Dr Alysha De Livera is an academic biostatistician/bioinformatician/data scientist at the School of Population & Global Health at the University of Melbourne. She completed her PhD in Statistics at Monash University on the topic forecasting time series with complex seasonal patterns. Her research has since focused on the application of statistics to a wide range of problems in medicine, biology and epidemiology, as well as practical statistical approaches and software to handle statistical issues that are motivated by these studies. In addition to research, Dr De Livera has engaged in a range of activities including lecturing, consulting, mentoring, contributing to courses in biostatistics/bioinformatics, and helps promote biostatistics in Australia. When not working, she is a dedicated mother, wife, volunteer, enjoying the best of the free but invaluable things that life has to offer.
What do you love most about your academic role in STEMM?
Being able to contribute to society, in terms of advancing knowledge, improving the quality of collaborative research, and supervision of postgraduate students inspire me. A renowned statistician, John Tukey said, “The best thing about being a statistician is that you get to play in everyone’s backyard”. I have chosen my backyard to be medicine, biology and epidemiology, and I greatly enjoy working in these fields on the projects that require complex data analyses, in particular those that combine biostatistics and bioinformatics.

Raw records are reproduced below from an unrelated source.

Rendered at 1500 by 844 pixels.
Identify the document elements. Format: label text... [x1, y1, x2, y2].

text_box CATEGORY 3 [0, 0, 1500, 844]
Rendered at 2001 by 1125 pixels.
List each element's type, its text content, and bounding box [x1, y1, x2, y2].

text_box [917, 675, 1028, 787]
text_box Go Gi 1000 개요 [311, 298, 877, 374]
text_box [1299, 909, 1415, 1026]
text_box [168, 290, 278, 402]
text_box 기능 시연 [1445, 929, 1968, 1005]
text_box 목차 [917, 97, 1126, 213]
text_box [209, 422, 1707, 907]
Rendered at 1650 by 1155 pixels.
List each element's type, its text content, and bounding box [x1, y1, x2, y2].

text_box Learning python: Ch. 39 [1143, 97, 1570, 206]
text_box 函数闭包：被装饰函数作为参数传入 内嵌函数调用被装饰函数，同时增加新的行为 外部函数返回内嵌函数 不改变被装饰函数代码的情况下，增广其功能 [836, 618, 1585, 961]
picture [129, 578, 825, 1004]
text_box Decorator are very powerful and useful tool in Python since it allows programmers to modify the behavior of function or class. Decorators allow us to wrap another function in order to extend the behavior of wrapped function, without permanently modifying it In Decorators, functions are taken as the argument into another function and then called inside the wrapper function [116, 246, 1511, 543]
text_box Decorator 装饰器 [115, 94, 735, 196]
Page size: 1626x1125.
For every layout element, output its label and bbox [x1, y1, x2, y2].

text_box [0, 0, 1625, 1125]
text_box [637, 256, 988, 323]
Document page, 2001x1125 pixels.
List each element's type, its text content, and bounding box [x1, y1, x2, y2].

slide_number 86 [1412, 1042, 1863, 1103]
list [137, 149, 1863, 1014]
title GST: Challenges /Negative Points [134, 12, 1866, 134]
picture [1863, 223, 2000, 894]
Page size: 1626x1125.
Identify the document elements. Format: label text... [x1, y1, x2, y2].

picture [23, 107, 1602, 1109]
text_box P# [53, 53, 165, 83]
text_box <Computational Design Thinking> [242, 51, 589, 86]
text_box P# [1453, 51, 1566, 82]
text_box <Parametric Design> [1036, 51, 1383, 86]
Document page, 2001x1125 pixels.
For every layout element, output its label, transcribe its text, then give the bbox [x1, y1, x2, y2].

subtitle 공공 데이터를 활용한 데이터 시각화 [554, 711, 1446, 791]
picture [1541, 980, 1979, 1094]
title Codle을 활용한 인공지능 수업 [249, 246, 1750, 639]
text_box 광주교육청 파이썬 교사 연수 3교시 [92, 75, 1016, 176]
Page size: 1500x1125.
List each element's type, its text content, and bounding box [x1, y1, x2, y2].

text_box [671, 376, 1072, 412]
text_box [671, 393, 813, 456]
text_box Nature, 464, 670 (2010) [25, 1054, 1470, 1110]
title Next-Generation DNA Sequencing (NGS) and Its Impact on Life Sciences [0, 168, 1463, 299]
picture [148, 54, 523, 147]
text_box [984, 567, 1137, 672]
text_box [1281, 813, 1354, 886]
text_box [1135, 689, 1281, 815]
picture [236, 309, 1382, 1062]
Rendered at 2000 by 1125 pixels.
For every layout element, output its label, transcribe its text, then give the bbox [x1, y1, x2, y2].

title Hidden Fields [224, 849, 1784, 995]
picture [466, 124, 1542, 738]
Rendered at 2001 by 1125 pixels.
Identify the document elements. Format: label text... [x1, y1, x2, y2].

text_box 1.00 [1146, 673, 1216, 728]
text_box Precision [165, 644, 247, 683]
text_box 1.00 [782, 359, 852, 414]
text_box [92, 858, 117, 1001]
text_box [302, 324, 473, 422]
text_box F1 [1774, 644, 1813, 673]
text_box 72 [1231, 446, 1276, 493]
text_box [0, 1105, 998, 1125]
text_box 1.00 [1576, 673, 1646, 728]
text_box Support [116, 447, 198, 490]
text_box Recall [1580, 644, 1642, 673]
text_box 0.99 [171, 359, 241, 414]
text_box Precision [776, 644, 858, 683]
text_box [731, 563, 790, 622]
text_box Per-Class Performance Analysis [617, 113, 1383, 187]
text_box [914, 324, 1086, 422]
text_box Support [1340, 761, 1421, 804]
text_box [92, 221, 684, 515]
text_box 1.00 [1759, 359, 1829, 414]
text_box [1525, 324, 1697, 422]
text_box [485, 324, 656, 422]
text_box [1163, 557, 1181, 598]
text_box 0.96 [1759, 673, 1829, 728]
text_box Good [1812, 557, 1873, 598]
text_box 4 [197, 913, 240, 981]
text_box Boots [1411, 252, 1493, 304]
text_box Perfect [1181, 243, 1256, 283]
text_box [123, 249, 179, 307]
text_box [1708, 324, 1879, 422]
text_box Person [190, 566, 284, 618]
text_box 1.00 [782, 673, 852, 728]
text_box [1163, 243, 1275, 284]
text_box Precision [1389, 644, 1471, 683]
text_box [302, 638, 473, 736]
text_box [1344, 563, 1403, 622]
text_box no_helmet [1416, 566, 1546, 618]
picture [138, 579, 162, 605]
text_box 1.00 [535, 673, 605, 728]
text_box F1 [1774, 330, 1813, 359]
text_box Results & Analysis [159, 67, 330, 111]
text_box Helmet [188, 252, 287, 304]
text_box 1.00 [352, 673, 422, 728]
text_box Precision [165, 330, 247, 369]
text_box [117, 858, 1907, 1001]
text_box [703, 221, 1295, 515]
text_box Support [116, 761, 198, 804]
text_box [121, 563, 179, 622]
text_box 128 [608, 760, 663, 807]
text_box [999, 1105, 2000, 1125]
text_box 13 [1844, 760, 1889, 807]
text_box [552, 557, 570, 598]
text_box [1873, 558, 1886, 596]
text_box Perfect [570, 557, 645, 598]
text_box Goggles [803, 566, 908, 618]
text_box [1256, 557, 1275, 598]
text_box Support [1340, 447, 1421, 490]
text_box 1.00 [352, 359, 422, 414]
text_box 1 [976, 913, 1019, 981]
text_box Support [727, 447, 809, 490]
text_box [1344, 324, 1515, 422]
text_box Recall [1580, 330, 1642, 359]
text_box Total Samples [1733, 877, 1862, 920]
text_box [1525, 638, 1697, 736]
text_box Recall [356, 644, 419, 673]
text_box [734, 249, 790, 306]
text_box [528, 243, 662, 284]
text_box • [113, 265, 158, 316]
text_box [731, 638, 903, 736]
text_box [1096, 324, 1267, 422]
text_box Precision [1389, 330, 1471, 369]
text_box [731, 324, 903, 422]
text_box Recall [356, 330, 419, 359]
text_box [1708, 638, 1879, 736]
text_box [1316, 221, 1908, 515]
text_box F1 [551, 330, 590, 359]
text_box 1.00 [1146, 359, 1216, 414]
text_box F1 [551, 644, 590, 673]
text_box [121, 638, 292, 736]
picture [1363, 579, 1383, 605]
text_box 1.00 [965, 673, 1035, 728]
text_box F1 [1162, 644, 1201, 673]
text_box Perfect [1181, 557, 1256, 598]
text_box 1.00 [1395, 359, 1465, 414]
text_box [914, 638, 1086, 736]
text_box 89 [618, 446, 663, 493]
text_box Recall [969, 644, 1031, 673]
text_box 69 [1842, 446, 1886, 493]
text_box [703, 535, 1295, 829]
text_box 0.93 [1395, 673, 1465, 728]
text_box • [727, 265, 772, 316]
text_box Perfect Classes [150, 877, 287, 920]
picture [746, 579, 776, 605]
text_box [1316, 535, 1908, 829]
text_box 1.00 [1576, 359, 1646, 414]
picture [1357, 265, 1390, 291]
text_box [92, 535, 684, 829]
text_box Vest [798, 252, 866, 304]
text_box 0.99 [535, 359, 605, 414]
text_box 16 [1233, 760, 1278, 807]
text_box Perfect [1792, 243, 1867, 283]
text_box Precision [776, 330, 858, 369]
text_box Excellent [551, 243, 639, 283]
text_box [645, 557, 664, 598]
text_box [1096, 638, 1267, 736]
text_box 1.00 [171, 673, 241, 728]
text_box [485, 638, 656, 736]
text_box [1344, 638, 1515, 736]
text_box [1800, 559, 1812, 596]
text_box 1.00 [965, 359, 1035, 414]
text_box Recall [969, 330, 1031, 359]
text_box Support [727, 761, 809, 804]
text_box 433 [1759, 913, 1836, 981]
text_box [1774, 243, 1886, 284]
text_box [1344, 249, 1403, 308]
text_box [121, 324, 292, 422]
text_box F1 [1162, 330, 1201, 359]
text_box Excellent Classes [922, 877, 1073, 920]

What was the key thing that helped you get to where you are today?
Following my passion for statistics and data science. My entrance to statistics was accidental, and happened when I attended statistics lectures at the university to take notes on behalf of another student who could not make it to the lectures. Since then, in all my academic work, I enthusiastically majored in statistics.
What have you learnt during your career to increase your resilience?
I focus on my desire to make a difference and do not rely solely on one plan, bearing in mind that “a ship in harbour is safe, but that is not what a ship is built for” (a quote attributed to John Shedd). I believe in having a strong work-life balance as well as getting involved in a diverse range of activities other than research.
How do you cope with self-doubt? How do you cope with imposter syndrome?
Self-doubt/imposter syndrome is something I wish I had known earlier. I first heard about imposter syndrome at a STEMM event, and that only happened after I finished my PhD. Although imposter syndrome is no longer an issue for me, it resonates well with my experience during the PhD period. Despite being awarded a Dean List Fellowship for every year of my undergraduate degree at Monash University, the University award for best postgraduate student in Statistics, and concurrently receiving Dean’s Postgraduate Research Excellence Award, a CSIRO PhD Scholarship as well as the Australian Postgraduate Award to continue onto PhD, I still remember having intense feelings of undeserving to be a PhD candidate at the time. Over time I learnt to look back at how far I have come and proceed with determination when I start to doubt myself.
What is the one piece of advice you would give to women just starting their careers in STEMM?
When it comes to a STEMM career choice, follow your passion, as it is nearly impossible to achieve much without passion.